_TASK DESCRIPTION_
Copy out every line of the material below that contains the string "plot".

*** INPUT RECORDS ***

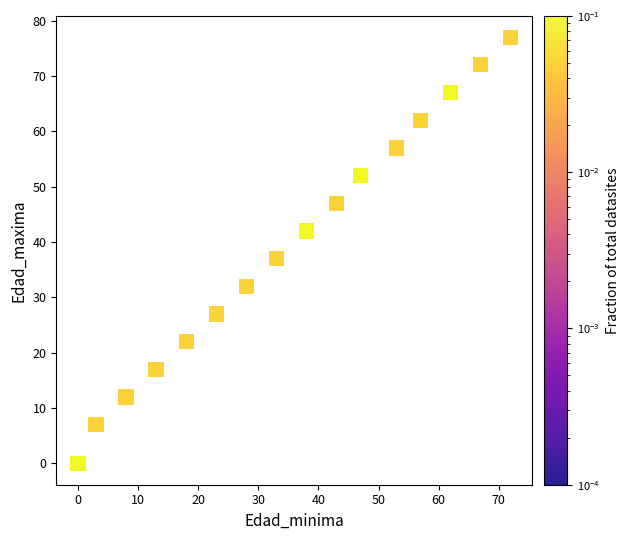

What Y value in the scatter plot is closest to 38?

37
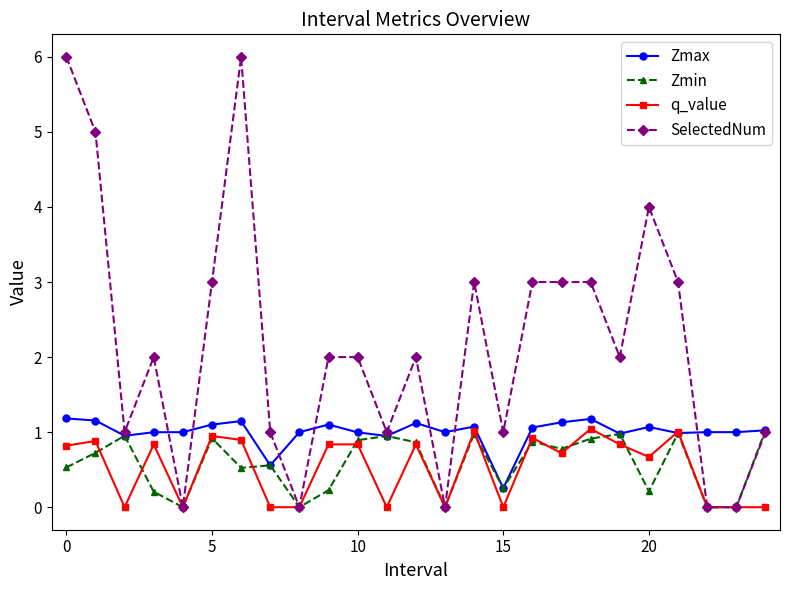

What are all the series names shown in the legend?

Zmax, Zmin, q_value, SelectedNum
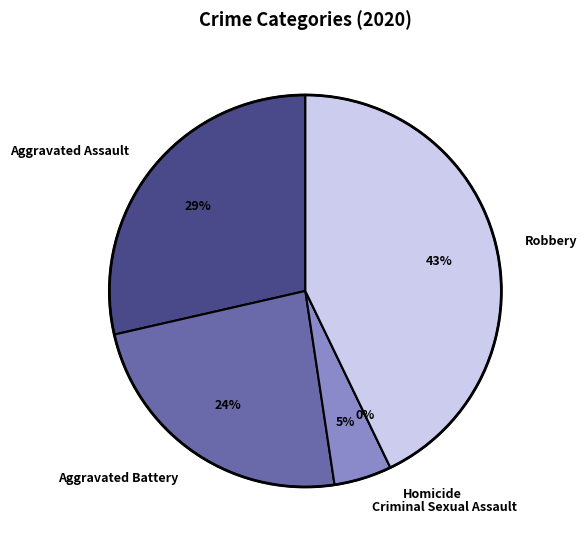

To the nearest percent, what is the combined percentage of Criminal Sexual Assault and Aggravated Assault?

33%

*** End of INPUT RECORDS ***
*** INPUT RECORDS ***

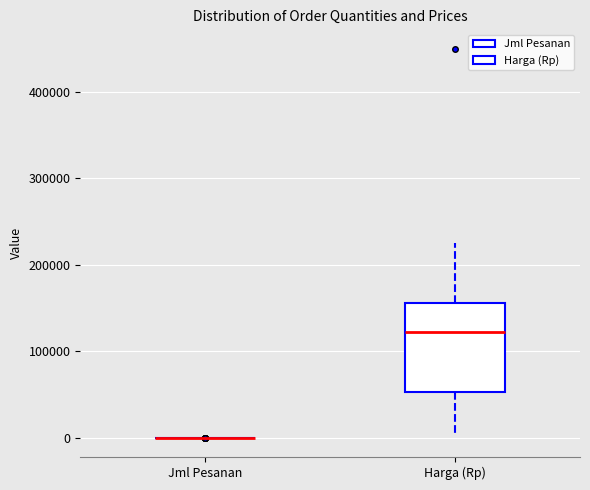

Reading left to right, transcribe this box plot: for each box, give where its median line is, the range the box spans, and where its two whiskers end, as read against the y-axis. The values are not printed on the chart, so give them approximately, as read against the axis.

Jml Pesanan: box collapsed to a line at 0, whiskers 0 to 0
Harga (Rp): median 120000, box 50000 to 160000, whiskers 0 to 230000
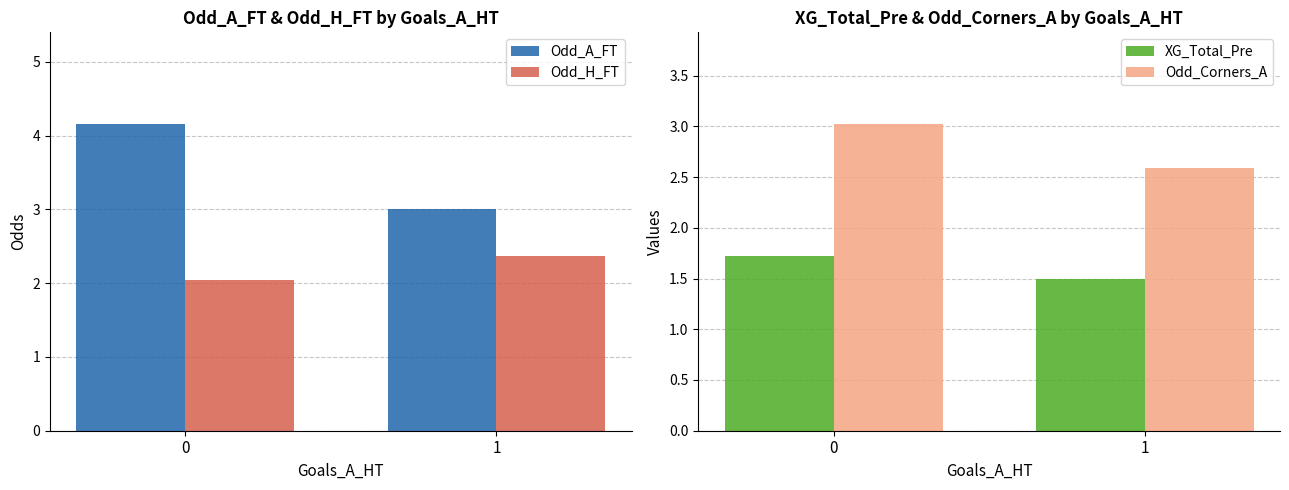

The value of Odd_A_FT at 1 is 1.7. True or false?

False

*** End of INPUT RECORDS ***

_TASK RESULT_
What Y value in the scatter plot is closest to 38?
Reading left to right, transcribe this box plot: for each box, give where its median line is, the range the box spans, and where its two whiskers end, as read against the y-axis. The values are not printed on the chart, so give them approximately, as read against the axis.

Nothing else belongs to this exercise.